(Stored items)
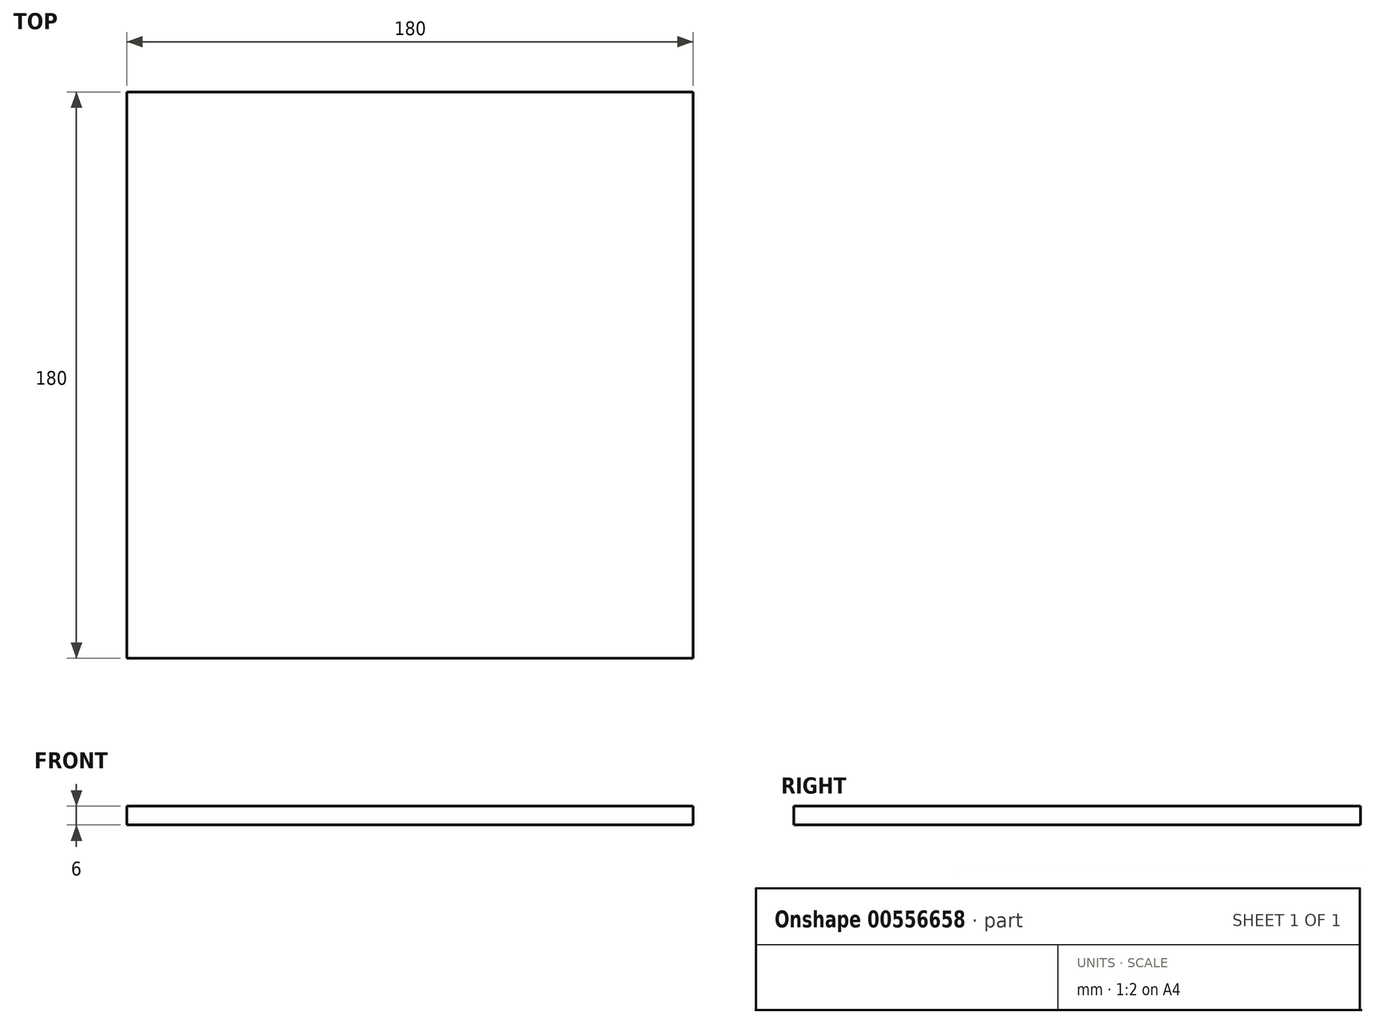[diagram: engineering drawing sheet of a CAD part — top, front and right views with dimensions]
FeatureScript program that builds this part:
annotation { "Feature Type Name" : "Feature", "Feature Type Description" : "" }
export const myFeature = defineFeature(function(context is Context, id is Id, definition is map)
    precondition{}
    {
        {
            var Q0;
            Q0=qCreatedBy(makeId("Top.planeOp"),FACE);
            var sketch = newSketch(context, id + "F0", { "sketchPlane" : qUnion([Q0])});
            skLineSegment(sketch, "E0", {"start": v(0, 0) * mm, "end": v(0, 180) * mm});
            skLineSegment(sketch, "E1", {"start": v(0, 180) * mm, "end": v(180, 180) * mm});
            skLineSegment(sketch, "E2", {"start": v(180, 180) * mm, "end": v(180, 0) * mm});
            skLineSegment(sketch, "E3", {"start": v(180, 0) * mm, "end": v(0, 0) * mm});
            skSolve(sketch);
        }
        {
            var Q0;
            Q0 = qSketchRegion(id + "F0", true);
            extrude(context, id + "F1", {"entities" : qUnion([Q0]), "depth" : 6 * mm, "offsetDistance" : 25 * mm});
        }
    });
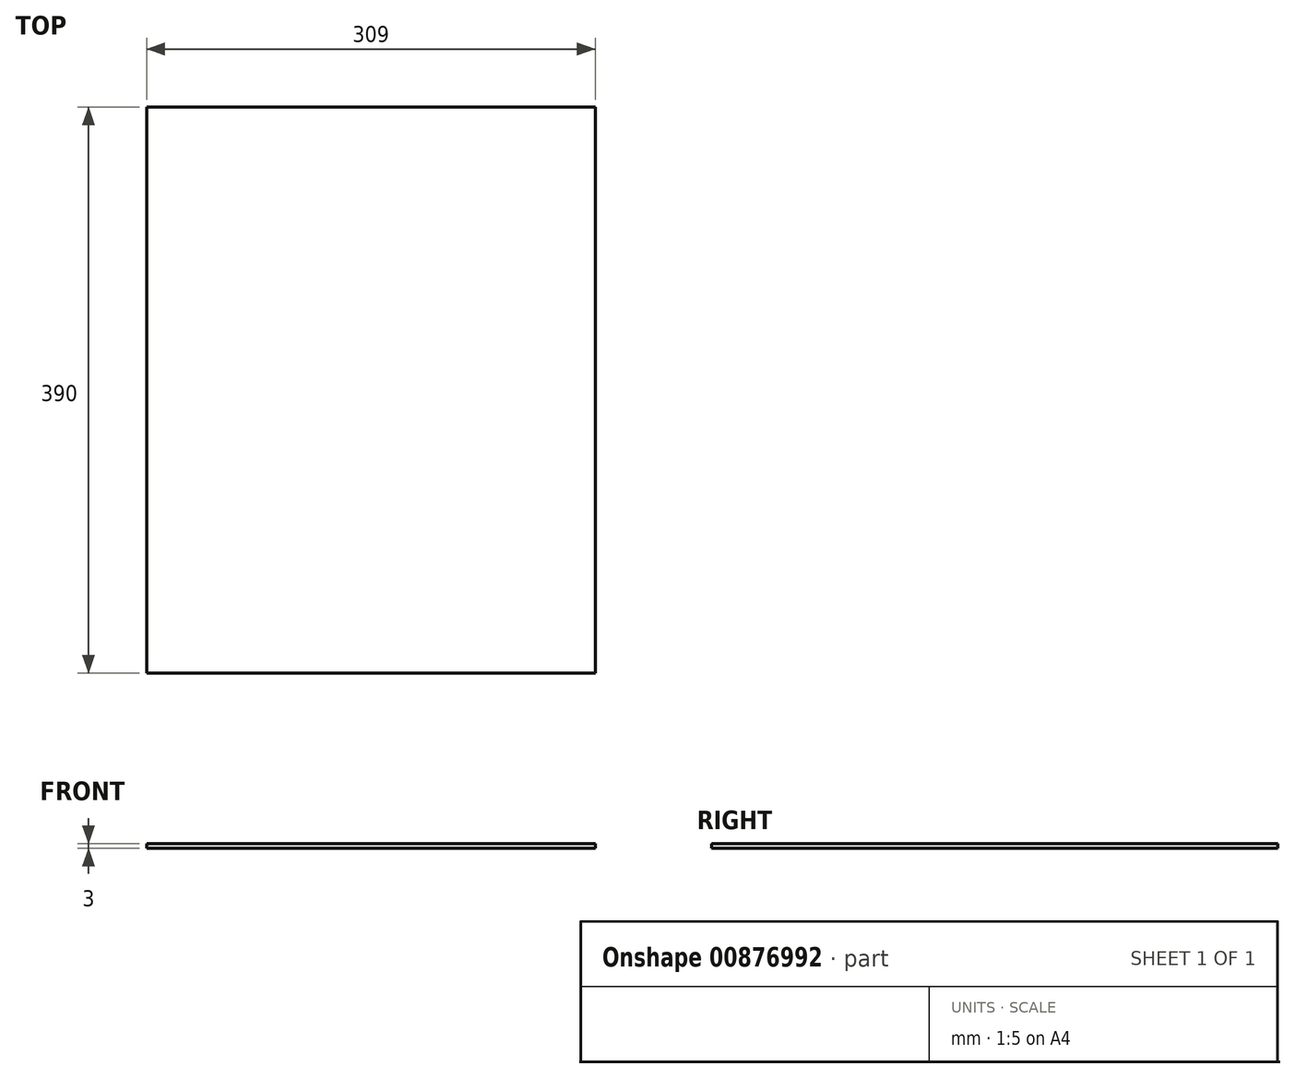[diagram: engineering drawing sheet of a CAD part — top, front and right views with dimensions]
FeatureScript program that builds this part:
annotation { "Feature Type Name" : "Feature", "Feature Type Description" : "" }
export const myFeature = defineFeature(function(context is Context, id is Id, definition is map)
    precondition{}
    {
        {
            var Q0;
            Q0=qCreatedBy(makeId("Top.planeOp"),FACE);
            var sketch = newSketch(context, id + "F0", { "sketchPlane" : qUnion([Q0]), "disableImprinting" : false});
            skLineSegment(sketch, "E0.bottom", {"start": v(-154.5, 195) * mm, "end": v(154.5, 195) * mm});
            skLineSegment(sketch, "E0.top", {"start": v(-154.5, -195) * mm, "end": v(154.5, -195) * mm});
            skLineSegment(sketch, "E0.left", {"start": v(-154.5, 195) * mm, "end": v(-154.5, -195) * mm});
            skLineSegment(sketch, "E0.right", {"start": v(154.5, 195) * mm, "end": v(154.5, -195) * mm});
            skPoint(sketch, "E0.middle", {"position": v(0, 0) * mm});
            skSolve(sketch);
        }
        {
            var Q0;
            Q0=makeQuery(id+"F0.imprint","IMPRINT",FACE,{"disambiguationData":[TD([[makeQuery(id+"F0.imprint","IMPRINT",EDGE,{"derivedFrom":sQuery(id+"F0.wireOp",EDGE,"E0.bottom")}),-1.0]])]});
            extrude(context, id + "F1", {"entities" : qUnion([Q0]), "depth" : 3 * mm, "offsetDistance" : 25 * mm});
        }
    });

__Set exercise__.
Find each line in the rows above that contains the word "context" and copy it out. Case counts.

__Task solution__.
export const myFeature = defineFeature(function(context is Context, id is Id, definition is map)
            var sketch = newSketch(context, id + "F0", { "sketchPlane" : qUnion([Q0])});
            extrude(context, id + "F1", {"entities" : qUnion([Q0]), "depth" : 6 * mm, "offsetDistance" : 25 * mm});
export const myFeature = defineFeature(function(context is Context, id is Id, definition is map)
            var sketch = newSketch(context, id + "F0", { "sketchPlane" : qUnion([Q0]), "disableImprinting" : false});
            extrude(context, id + "F1", {"entities" : qUnion([Q0]), "depth" : 3 * mm, "offsetDistance" : 25 * mm});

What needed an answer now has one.